# Çözülecek Sorun:
Aşağıdaki sosyal eşitsizlik metnini baştan sona, tek bir harfini bile değiştirmeden tekrar yazar mısınız?

# Seçilen Metin:

Prof. Dr. Heinz Sünker | Wuppertal Üniversitesi
Son olarak yüz yıl önce görülen, öylesi bir sertlikte karşılaşılmamış olan sosyal eşitsizlik temelinde gelişen olağanüstü toplumsal bölünmelerle – birincil olarak bu mağdur edilenlerin ve dışlananların yaşam kalitesi üzerinde farklı düzlemlerde oldukça olumsuz sonuçlar doğurur – karakterize olunan bir dönemde, bu dönemin birey ve toplum için koşulları ve sonuçları giderek önem kazanmaya başlıyor.
Burada koşullar sorusu bağlamında sınıf ayrışmalarının – toplum ve siyasetin kapitalist tarzda biçimlendirilmesinin sonucu olarak – artması söz konusu olduğu açıktır ve bu ayrışmalar muhafazakâr cepheden “meritokrasi”, bir diğer ifadeyle kişilerin yetenek ve becerileri ideolojisine göre meşrulaştırılmak isteniyor.

# Sağlanan Veriler:
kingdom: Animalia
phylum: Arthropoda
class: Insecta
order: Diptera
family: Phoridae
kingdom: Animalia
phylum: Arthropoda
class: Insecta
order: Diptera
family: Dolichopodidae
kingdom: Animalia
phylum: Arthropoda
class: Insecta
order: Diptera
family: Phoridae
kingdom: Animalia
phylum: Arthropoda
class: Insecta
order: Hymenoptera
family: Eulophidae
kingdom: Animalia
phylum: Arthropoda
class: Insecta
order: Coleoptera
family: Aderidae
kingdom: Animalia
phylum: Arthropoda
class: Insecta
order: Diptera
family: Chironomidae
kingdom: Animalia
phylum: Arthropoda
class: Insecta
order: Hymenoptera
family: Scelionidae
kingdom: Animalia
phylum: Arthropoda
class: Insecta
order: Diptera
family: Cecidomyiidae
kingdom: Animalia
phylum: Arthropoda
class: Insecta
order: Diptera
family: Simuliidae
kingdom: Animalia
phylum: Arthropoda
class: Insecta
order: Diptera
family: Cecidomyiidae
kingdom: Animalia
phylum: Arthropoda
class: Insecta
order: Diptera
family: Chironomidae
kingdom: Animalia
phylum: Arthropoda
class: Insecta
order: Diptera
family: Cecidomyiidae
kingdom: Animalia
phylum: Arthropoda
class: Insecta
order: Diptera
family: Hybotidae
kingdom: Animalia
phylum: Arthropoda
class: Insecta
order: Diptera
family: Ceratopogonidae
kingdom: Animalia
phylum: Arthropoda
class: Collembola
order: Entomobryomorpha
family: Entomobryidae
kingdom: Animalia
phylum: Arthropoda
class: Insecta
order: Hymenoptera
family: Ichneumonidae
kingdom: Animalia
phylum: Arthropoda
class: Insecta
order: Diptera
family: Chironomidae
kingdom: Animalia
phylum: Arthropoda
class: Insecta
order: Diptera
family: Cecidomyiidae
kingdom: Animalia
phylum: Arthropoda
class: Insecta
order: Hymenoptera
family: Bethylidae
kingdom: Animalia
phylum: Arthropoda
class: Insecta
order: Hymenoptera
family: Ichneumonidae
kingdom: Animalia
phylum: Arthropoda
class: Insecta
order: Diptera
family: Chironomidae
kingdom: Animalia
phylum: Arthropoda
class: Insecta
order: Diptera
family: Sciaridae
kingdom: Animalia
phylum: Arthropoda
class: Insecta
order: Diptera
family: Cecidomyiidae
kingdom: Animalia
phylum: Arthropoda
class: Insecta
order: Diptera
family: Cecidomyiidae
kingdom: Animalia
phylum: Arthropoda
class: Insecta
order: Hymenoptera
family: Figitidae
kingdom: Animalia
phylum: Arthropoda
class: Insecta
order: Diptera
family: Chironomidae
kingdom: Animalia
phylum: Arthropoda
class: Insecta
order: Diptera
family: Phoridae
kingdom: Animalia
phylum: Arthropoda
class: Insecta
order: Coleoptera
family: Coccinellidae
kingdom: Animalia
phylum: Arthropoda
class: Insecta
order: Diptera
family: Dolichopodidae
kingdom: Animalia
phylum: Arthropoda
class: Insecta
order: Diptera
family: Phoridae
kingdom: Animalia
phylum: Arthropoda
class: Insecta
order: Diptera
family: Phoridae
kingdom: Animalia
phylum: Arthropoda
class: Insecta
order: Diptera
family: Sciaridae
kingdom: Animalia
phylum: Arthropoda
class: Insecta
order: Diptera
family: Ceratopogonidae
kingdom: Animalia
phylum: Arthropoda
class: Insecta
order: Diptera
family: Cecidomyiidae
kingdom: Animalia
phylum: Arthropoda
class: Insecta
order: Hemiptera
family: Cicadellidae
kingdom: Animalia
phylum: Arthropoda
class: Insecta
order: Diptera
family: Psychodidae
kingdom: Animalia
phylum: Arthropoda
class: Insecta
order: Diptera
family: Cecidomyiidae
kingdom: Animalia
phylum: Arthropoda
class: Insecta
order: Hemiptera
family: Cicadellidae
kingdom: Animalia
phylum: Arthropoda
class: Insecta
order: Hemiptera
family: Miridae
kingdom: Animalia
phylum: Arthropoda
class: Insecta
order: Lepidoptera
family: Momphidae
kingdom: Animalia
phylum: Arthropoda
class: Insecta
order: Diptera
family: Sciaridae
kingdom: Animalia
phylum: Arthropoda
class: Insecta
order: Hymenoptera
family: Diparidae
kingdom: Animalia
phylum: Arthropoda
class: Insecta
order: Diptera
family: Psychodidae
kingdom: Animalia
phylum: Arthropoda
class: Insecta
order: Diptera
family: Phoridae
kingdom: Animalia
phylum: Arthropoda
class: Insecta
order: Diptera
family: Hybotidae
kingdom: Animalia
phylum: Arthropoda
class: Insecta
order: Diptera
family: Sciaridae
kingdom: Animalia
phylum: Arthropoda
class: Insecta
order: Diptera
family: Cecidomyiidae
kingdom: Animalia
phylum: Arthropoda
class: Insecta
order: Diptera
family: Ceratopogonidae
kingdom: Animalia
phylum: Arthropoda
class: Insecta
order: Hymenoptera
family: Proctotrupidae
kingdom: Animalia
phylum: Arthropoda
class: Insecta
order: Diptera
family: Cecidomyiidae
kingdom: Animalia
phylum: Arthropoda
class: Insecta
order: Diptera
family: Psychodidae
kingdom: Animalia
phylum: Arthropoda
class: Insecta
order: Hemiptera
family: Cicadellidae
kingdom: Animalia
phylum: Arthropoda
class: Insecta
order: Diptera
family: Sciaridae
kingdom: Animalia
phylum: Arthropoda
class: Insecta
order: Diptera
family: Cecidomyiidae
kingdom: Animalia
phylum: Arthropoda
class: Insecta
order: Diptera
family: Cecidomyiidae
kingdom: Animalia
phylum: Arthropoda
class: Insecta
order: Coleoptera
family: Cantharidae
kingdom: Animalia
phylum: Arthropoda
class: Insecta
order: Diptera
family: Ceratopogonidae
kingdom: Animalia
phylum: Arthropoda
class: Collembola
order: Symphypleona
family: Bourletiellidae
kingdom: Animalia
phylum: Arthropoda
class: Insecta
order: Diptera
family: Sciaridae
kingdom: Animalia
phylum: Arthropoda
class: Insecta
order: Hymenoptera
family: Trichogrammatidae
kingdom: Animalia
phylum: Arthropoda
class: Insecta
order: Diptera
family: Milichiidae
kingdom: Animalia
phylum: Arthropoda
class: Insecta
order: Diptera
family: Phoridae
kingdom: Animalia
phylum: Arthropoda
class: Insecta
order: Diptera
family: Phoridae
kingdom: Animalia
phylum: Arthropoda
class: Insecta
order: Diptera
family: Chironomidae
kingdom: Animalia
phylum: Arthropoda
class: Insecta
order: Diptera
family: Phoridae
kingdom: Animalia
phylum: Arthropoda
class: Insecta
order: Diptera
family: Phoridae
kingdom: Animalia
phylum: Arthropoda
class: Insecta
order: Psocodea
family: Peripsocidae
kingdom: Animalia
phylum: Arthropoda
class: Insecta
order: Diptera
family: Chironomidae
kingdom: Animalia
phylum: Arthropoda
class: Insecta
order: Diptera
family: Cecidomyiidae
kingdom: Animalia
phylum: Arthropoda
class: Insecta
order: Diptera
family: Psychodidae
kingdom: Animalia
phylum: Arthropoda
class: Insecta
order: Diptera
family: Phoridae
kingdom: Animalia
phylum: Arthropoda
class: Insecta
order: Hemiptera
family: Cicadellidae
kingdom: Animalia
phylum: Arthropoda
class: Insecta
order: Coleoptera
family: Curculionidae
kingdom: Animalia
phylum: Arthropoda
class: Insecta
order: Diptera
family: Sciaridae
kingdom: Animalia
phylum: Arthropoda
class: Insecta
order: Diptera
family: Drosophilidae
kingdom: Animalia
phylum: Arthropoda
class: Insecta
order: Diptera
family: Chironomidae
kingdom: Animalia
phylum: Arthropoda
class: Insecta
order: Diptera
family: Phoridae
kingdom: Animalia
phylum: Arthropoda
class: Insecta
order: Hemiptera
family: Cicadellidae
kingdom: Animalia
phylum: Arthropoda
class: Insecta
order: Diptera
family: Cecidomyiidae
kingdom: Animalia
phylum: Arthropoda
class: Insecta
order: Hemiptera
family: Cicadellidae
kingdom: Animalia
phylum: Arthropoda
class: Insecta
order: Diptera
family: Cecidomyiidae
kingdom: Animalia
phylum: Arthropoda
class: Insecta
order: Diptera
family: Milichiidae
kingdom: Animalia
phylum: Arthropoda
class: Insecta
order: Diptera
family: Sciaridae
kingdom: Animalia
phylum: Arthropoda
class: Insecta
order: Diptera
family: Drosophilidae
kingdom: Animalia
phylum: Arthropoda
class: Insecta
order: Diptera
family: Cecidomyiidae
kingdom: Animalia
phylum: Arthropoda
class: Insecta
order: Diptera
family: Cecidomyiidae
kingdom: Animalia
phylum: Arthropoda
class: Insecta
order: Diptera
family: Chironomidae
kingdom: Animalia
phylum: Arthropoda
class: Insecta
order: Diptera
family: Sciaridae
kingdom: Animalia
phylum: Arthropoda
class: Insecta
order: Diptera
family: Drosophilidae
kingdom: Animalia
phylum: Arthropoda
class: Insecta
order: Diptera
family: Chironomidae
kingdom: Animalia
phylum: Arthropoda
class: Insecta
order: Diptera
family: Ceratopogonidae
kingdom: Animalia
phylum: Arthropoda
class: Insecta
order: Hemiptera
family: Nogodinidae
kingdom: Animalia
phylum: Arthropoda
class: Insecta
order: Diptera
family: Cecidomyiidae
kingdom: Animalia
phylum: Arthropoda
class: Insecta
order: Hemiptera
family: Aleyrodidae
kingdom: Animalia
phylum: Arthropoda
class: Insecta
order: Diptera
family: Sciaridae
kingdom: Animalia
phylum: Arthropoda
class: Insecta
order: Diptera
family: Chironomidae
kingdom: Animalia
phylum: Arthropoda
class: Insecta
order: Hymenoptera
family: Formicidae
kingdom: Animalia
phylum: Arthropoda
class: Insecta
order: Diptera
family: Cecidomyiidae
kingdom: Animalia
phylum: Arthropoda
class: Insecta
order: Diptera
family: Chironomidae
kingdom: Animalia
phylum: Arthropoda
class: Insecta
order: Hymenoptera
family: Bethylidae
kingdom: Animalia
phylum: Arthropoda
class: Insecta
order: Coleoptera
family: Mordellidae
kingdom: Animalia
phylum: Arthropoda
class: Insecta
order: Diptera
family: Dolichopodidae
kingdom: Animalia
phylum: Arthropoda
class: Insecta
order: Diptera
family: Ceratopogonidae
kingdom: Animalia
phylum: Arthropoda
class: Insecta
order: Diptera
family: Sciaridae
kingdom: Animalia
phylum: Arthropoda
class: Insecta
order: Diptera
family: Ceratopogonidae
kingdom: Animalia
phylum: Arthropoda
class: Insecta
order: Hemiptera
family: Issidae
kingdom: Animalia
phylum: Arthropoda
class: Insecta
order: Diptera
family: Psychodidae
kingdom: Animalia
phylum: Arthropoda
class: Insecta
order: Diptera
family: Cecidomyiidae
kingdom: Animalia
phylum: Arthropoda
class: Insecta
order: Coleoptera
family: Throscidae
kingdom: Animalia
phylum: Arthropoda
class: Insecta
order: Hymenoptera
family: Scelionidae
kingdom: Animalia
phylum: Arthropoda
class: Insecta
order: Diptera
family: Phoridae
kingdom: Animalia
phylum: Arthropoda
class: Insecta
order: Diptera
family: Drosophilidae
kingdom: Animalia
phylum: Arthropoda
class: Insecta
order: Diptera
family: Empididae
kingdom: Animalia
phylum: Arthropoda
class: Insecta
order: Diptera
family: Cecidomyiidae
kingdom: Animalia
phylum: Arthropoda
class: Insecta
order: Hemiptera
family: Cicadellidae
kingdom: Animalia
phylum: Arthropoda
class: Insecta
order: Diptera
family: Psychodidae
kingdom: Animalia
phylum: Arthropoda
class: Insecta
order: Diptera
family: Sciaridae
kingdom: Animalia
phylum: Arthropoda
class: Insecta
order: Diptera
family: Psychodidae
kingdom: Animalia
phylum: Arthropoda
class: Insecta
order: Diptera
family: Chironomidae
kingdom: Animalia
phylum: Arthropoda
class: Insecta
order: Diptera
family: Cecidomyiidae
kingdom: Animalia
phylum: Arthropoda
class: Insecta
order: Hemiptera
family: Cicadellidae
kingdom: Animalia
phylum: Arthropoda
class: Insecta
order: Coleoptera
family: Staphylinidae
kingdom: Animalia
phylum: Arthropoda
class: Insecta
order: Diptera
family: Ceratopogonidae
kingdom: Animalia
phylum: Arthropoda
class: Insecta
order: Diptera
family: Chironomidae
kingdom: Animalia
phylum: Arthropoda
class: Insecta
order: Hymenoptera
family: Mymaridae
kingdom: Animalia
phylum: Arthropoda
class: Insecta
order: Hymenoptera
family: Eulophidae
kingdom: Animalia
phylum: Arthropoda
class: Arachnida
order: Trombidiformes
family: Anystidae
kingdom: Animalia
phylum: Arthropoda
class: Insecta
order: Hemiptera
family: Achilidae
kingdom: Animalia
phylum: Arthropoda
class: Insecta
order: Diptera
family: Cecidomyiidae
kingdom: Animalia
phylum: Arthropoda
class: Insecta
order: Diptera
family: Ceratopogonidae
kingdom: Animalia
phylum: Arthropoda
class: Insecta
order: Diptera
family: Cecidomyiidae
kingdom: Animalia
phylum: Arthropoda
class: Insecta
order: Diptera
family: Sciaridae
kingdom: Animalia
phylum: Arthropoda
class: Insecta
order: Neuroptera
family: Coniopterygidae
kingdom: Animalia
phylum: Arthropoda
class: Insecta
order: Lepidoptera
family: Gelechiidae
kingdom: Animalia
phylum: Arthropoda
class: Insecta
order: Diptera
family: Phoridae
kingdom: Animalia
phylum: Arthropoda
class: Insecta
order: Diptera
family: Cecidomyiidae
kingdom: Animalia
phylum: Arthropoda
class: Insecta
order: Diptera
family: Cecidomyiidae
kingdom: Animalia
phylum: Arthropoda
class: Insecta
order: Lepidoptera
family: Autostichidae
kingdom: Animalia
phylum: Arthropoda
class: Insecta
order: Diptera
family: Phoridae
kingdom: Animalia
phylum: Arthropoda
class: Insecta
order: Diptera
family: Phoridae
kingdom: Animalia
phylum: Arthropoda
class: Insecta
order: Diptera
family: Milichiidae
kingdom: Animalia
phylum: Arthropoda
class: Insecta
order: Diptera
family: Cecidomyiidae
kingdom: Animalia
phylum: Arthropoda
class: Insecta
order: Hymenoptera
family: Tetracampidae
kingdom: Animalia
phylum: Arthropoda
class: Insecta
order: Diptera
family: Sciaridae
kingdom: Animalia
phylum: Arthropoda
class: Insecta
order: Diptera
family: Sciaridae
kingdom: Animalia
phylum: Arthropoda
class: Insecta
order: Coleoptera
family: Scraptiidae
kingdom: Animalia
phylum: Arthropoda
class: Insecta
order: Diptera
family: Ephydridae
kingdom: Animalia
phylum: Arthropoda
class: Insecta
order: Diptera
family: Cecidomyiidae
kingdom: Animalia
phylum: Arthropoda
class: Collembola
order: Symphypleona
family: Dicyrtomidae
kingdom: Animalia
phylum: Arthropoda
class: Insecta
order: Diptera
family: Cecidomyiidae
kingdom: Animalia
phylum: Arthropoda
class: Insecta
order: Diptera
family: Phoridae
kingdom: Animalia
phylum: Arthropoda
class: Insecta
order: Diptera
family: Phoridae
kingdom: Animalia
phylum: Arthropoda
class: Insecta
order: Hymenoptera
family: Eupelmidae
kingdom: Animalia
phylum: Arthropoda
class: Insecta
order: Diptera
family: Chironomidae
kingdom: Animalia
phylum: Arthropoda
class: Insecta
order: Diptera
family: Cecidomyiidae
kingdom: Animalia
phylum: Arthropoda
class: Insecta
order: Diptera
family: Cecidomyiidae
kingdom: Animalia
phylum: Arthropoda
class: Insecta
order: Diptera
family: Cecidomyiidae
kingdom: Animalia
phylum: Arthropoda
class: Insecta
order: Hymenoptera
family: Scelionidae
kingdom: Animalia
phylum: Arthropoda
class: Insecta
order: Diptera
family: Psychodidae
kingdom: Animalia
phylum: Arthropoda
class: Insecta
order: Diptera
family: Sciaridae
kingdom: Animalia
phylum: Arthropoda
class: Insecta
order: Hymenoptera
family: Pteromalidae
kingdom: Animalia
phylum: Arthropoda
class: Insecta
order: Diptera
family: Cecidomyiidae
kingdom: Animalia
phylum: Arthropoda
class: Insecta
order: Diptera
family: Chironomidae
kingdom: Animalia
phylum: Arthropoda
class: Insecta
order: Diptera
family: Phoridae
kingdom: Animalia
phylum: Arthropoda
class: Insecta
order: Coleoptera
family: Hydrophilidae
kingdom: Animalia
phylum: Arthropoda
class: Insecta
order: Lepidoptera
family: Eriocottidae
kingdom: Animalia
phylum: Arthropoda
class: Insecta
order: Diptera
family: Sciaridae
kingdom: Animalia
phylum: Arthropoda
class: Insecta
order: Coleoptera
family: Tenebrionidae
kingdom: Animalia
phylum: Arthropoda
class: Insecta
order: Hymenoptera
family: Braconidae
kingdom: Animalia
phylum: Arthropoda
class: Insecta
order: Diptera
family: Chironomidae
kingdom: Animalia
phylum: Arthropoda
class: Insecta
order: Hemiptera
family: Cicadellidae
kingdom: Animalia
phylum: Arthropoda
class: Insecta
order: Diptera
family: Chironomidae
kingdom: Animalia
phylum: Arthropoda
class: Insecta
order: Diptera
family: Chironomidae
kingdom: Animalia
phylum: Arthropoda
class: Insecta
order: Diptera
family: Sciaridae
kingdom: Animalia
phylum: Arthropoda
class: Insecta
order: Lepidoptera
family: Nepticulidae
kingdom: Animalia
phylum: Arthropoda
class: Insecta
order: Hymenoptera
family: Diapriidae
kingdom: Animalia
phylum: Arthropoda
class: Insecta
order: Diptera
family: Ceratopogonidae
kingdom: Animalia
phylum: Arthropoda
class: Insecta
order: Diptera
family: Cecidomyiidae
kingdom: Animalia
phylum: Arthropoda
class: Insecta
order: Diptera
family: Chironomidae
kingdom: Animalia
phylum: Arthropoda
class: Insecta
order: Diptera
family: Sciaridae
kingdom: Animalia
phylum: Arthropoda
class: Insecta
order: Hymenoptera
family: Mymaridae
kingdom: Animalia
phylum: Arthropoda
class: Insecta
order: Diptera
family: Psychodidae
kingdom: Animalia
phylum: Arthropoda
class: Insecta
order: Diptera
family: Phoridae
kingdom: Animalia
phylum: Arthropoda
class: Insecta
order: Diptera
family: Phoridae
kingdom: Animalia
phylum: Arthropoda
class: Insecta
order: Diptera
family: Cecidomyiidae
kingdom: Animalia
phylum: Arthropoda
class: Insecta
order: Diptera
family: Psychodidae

# Yanıt Aşağıdadır:
Prof. Dr. Heinz Sünker | Wuppertal Üniversitesi
Son olarak yüz yıl önce görülen, öylesi bir sertlikte karşılaşılmamış olan sosyal eşitsizlik temelinde gelişen olağanüstü toplumsal bölünmelerle – birincil olarak bu mağdur edilenlerin ve dışlananların yaşam kalitesi üzerinde farklı düzlemlerde oldukça olumsuz sonuçlar doğurur – karakterize olunan bir dönemde, bu dönemin birey ve toplum için koşulları ve sonuçları giderek önem kazanmaya başlıyor.
Burada koşullar sorusu bağlamında sınıf ayrışmalarının – toplum ve siyasetin kapitalist tarzda biçimlendirilmesinin sonucu olarak – artması söz konusu olduğu açıktır ve bu ayrışmalar muhafazakâr cepheden “meritokrasi”, bir diğer ifadeyle kişilerin yetenek ve becerileri ideolojisine göre meşrulaştırılmak isteniyor.